Dear Hiring Manager For Boring, Minimum-Wage Job,
I was so excited to find your advertisement for a Part-Time Paper Pusher. Because, well, it's a job, and hey- I need a job! It is as if your hiring needs correspond exactly with my employment needs, and really, what are the odds that we would each find our perfect other on the Internet, of all places? So yes, this is truly exciting. But it seems that you are still not convinced, so let me tell you a little bit about myself.
I am a teacher, which means that I possess excellent communication skills, as well as the ability to impose order on small mobs. If a riot ever breaks out in your office, trust me, I am your woman. Additionally, I have also worked as a bookkeeper in a medium-sized corporation. As the sole member of the finance department, I knew exactly how much each person in the company earned and I never, ever gossiped about it, not even when I was drunk. I was also able to use my natural organization skills and attention to detail to quickly and efficiently accomplish tasks while still making time to surf the Internet for at least six hours a day. (Multi-tasking!) Speaking of which, I notice that one of your requirements is "Internet skills," which as I mentioned, I am quite adept at. I mean, it is 2009 after all. I also breathe and digest food almost without thinking about it. (Again, multi-tasking!)

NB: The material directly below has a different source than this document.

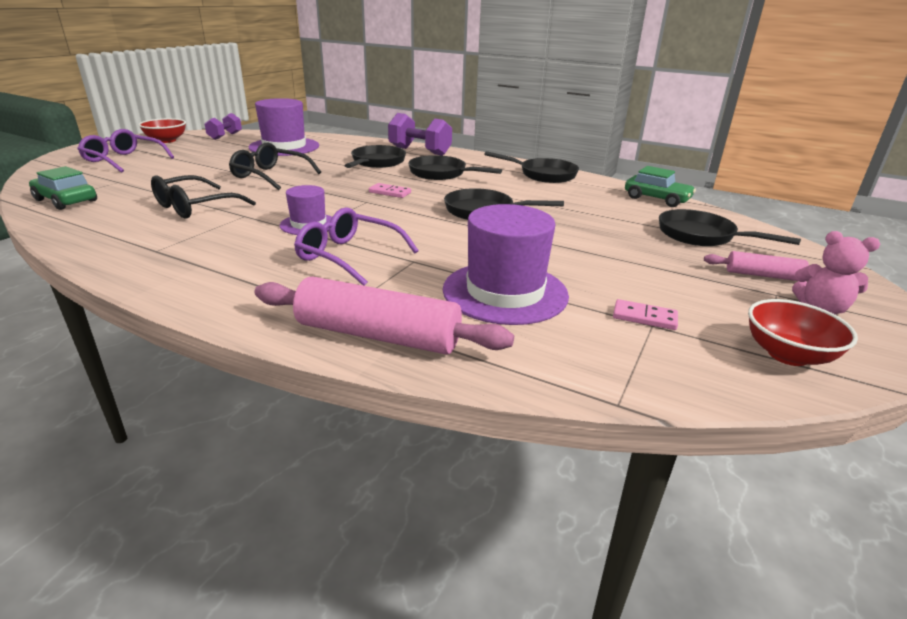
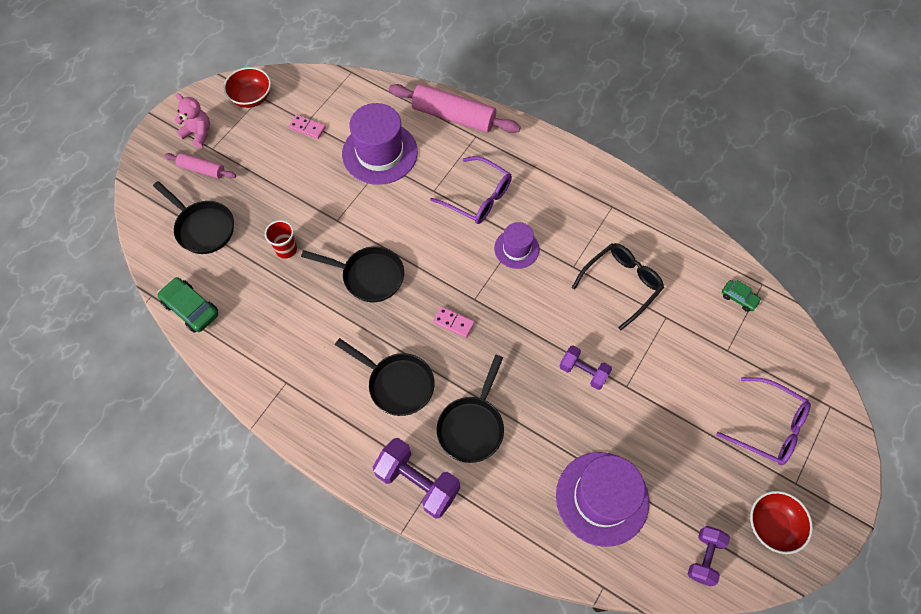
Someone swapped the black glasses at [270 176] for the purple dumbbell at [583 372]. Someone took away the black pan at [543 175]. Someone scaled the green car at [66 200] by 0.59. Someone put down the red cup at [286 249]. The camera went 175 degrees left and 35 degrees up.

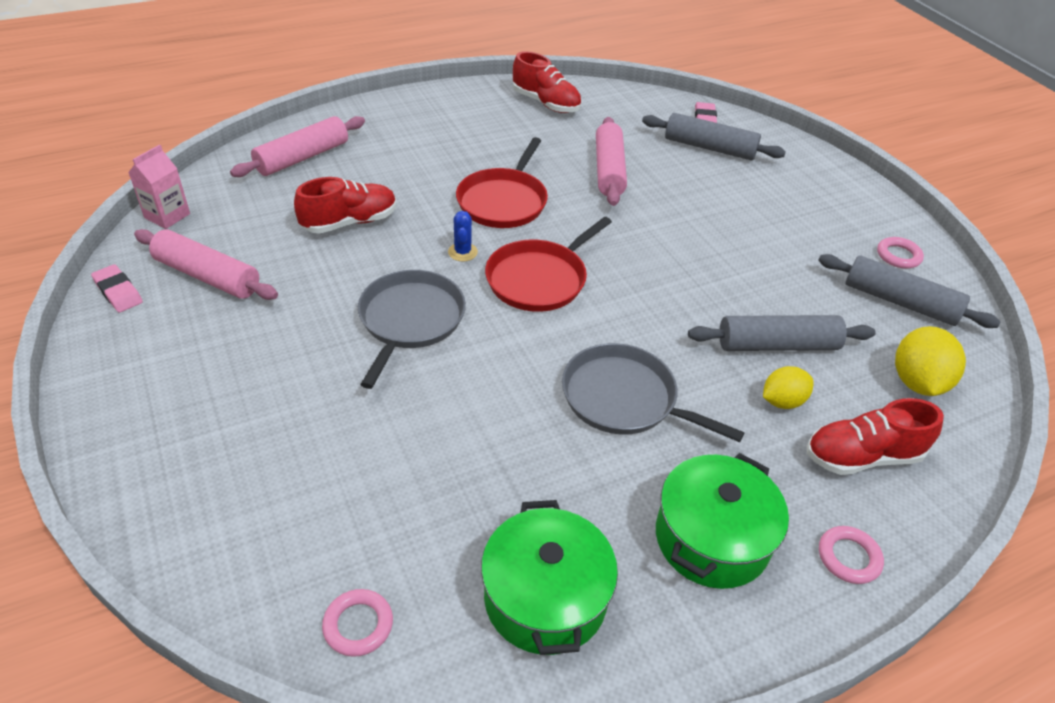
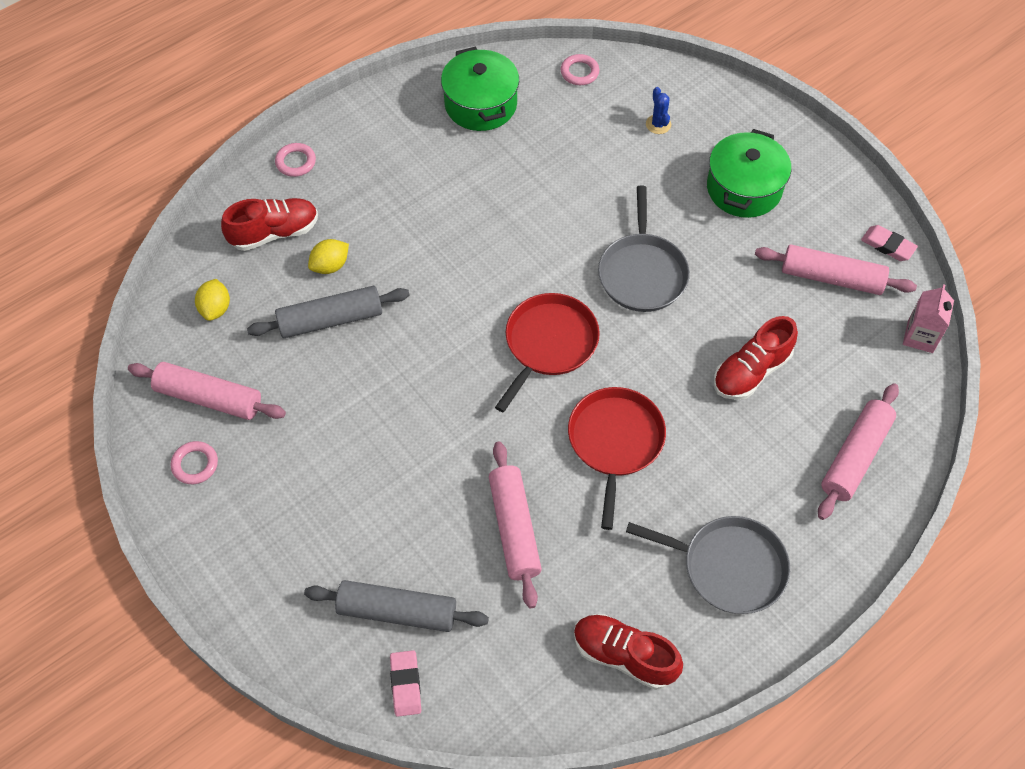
Someone carried the blue cactus from [462 252] to [658 124]. Someone repainted the grey rolling pin at [899 302], which became the pink rolling pin at [209 397]. Someone scaled the yellow lemon at [917 382] by 0.65. Someone carried the grey pan from [624 399] to [728 567]. Someone carried the green pot from [711 538] to [744 188]. The camera went 170 degrees right and 15 degrees up.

Hiring Manager for Boring, Minimum Wage Job, let's face it: a monkey could do this job. You know it, and I know it. Let me be your monkey. Let me be your monkey.

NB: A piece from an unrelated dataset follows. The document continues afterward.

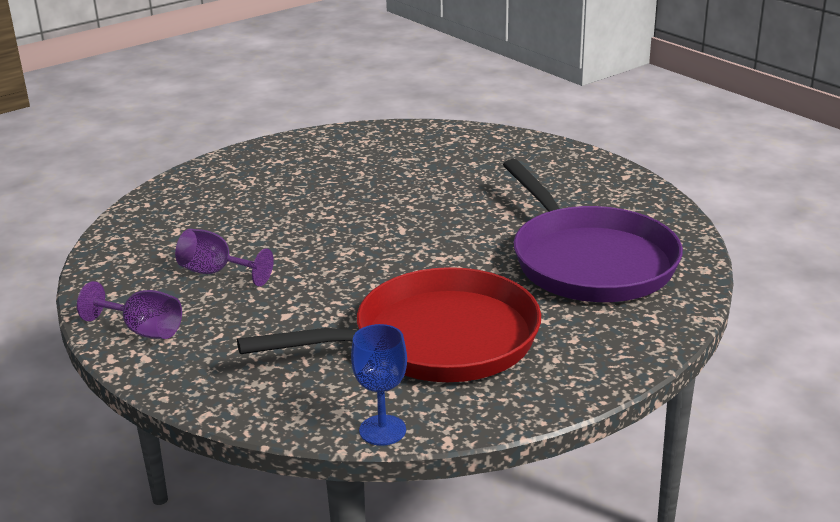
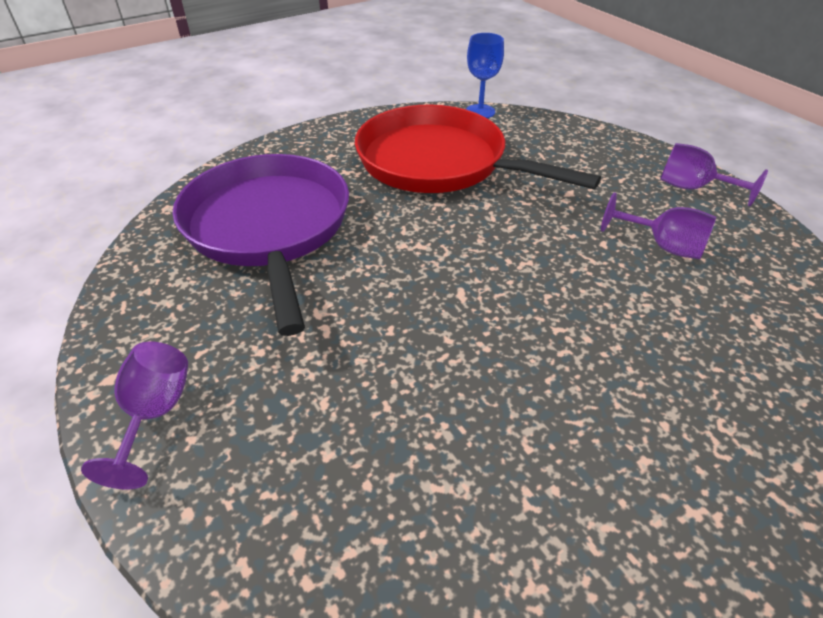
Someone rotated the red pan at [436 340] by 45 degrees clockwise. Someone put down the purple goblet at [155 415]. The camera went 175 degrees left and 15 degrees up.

Lives in a Glass House, Does Not Throw Poo
[Result: Rejected in the time-honored fashion of never getting back to me, one way or the other. Well I'm glad I spent so much time and energy crafting an elegant and compelling cover letter, jerks. Thanks a lot.]
Dear Hiring Manager For Job That Is Actually Perfect For Me, Not That I'll Be Able To Convince You Of That,
I was so excited to discover your advertisement for Weekend Hired Help for Your Highly Respected Non-Profit Organization, and not just because I really need the money (though dude, I really need the money), but also because I am fairly confident that I would totally rock at this job. Now let me tell you why.
I have pretty much already done this job. Not in any kind of direct or straightforward way, but if you take bits of my past work experience and patch them together with play-doh and scotch tape, then mush it all into a ball and pretty it up with some fancy prose, then yes, I have definitely done this job before and I am quite confident that I could do it again. My experience as a teacher means that I am patient and good with people. And by the way, did I ever tell you about the time I led twelve teenagers around France? This shows that I have proven leadership abilities, and probably a mild case of insanity. But I'm better now. Really! Also, as a bookkeeper I completed tasks quickly and efficiently with minimal direction from my supervisers, so I am quite comfortable working independently. Unless you are looking for a team player, in which case, and I don't know if you'll believe this, but I also love working as part of a team! Really, I do! Basically, I just love to work. Work, work, work all the time; that's what I would do if I had my way, such a dedicated and passionate worker am I.
Now I will gush about your organization and what fabulous work you do and how I would be proud to be a part of it, because really, I just love to help people. Let me help you help people, Highly Respected Non-Profit Organization.
Seriously, I'm Not Bullshitting You, I Really Want This Job
[Result: Called in for an interview where I blew them away with my impressive level of awkward, as well as my ability to end every sentence with "um." Surprisingly, they decided to go with another candidate.]
Current status: Dejected with a side of low self-esteem, and a heaping helping of despair. Forecast: Cloudy with a chance of the glums. But seriously, who's a girl gotta blow to get a job in this town???